Staying Out of Trouble

    Photo by Steve Jurvetson

 

 

Photo by Steve Jurvetson

There is a great quote attributed to golfing great, Jack Nicklaus, “The best way to cope with trouble is to stay out of it as much as possible.” I was reminded of this adage recently when speaking to a client about recent events in the financial markets, notably the sell-off of high yield bonds. The decline in these bonds has resulted in the temporary closure of some mutual and hedge funds that invest in them.

If you haven’t been following the news this week, there have been significant losses incurred by investors in "junk bonds", particularly those of companies that deal in energy and energy services. Many of those companies that borrowed money at higher than average interest rates to fund their operations have suddenly found themselves in cash crunches due to the decline in energy prices. While some some of these energy companies have over extended themselves, it's the investment funds that bought the bonds from them are really finding themselves in a pickle, especially if they bought the bonds on margin.

The funds are being forced to sell these bonds to meet their customers' redemptions and margin calls while the rest of the market knows they are in distress, never a good thing if you are a seller. At some point, many of the bonds will become too cheap to pass up and a rally will ensue, but for the time being they seem stuck in a vicious cycle. Lower oil prices are leading to lenders asking for more capital on loans, which leads to redemptions, leading to sale of other securities (like stocks or oil) to raise cash, which leads to lower oil prices, etc. 

Investors chasing higher yields have increasingly ignored risks such as supporting commodity prices and liquidity as we have experienced historically low interest rates for the better part of the last decade. In the last 25 years, junk bonds, collateralized mortgages, credit default swaps, and now maybe junk bonds again have caused financial crisis after crisis. The thing they all have in common is that they seem to offer something for nothing until belatedly the market starts pricing “nothing” accordingly.

In other news, the Federal Reserve raised the target for the fed funds rate by .25%, which is the rate banks lend funds kept at the Fed to other banks. They also raised the discount rate by a similar amount, which is the rate they charge banks to borrow from the Fed. These moves were widely anticipated and thus were largely already priced into the market.

Fed Chairperson, Janet Yellen said, “The economic recovery has clearly come a long way, although it is not yet complete,” she told a press conference following the FOMC’s meeting this week. “The committee currently expects that, with gradual adjustments in the stance of monetary policy, economic activity will continue to expand at a moderate pace and labor market indicators will continue to strengthen.”

Historically, Fed moves to tighten the money supply have been most disruptive when not anticipated by the market. Fortunately, the vast majority expected this move. They even went so far as to announce additional target raises of about another 1% over the next year, which may soften negative impacts of those increases, as well.

At ATX Portfolio Advisors, we believe that most risk should be taken in the equity portion of your portfolio.
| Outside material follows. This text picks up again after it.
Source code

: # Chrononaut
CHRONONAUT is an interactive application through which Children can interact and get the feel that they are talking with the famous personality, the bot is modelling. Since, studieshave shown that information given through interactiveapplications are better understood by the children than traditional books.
We spend a great deal of effort figuring out how much “trouble” (risk) someone can withstand to determine their allocation to stocks and invest the balance in high quality short to intermediate term bonds. While the interest rates on these securities aren’t particularly compelling today, it is the buoyancy they provide when the waters get choppy that makes them attractive. It’s just not worth the downside to chase for extra yield by buying lower quality or longer duration bonds, in our opinion.

We also embrace another golf principle, which is to focus on where you want your ball to go and not where it shouldn’t. Goal based planning is the most effective way we know to keep the right perspective when we hit the inevitable errant shot. As Ben Hogan said, “Golf is not game of good shots. It is a game of bad shots.”

If you are having trouble with your shots, year-end may be the perfect time to review your game or get better acquainted with a pro. In the meantime, keep your head down and swing easy.